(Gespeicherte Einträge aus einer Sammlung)
━━━━━━━━━━━━━━━━

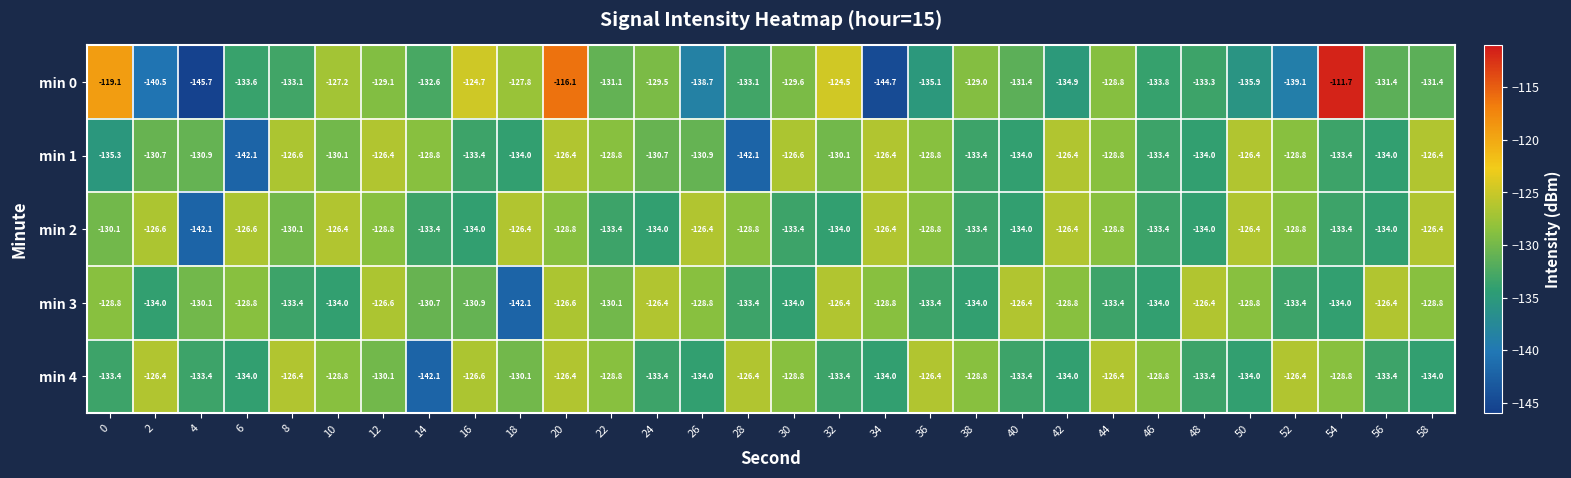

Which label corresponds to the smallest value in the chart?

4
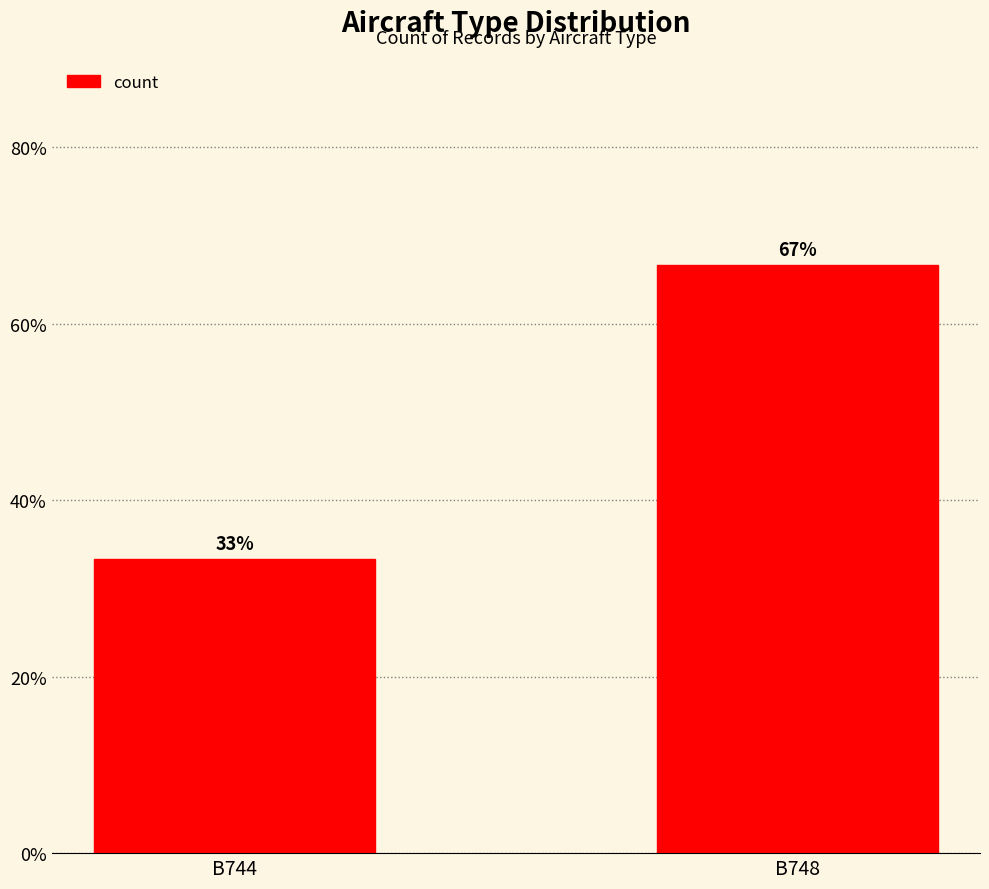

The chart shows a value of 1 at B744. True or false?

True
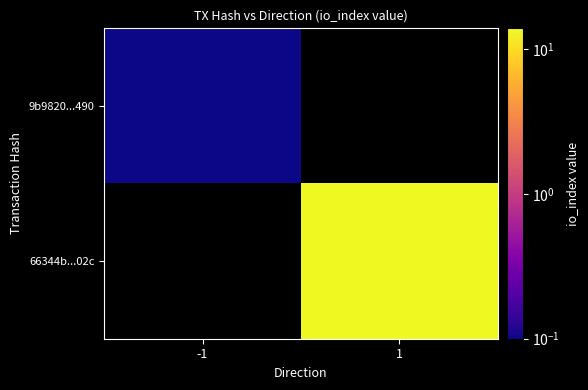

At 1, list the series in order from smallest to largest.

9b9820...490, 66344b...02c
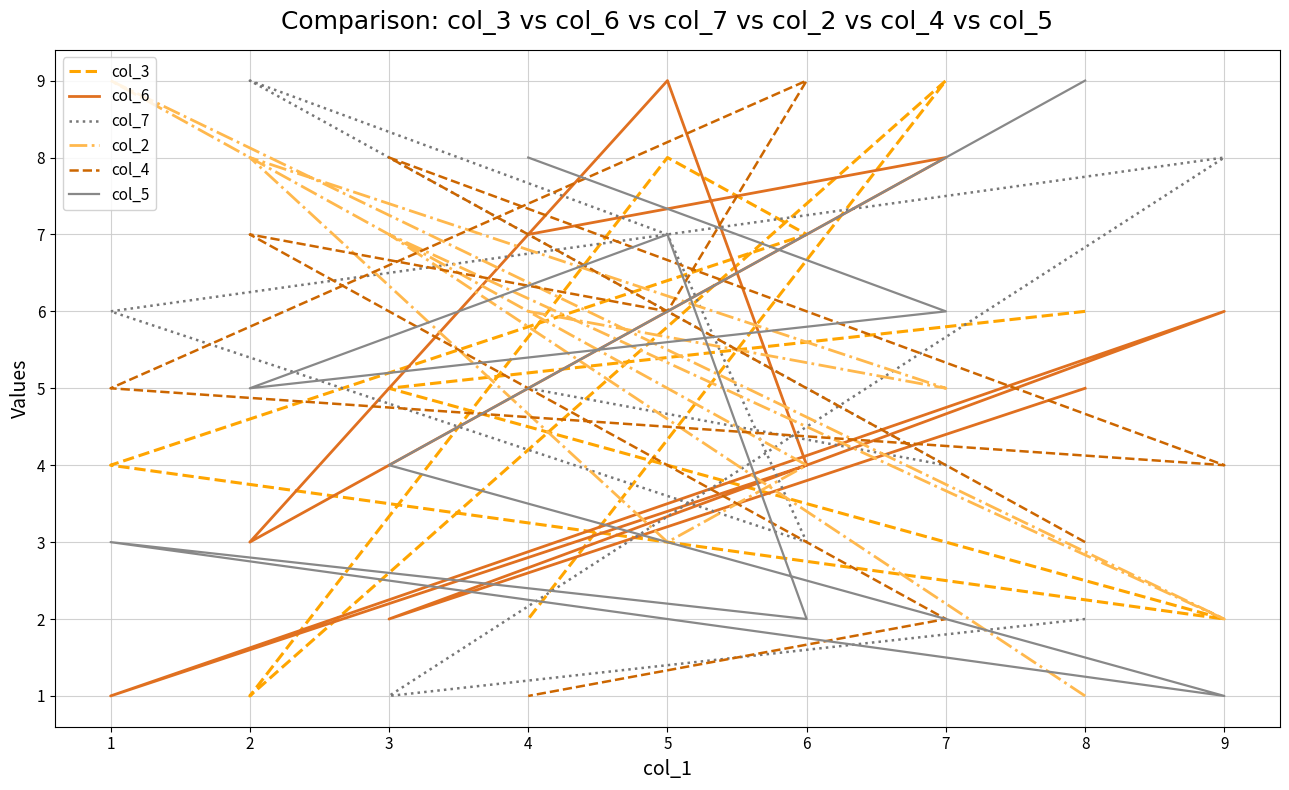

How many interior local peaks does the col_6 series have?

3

━━━━━━━━━━━━━━━━

ANWEISUNG ZUR AUFGABE - Geben Sie sämtliche oben stehenden Einträge Zeile für Zeile unverändert wieder, lassen Sie die Bilder jedoch in Ihrer Antwort weg.

ANTWORT ZUR ÜBUNG -
Which label corresponds to the smallest value in the chart?

4

The chart shows a value of 1 at B744. True or false?

True

At 1, list the series in order from smallest to largest.

9b9820...490, 66344b...02c

How many interior local peaks does the col_6 series have?

3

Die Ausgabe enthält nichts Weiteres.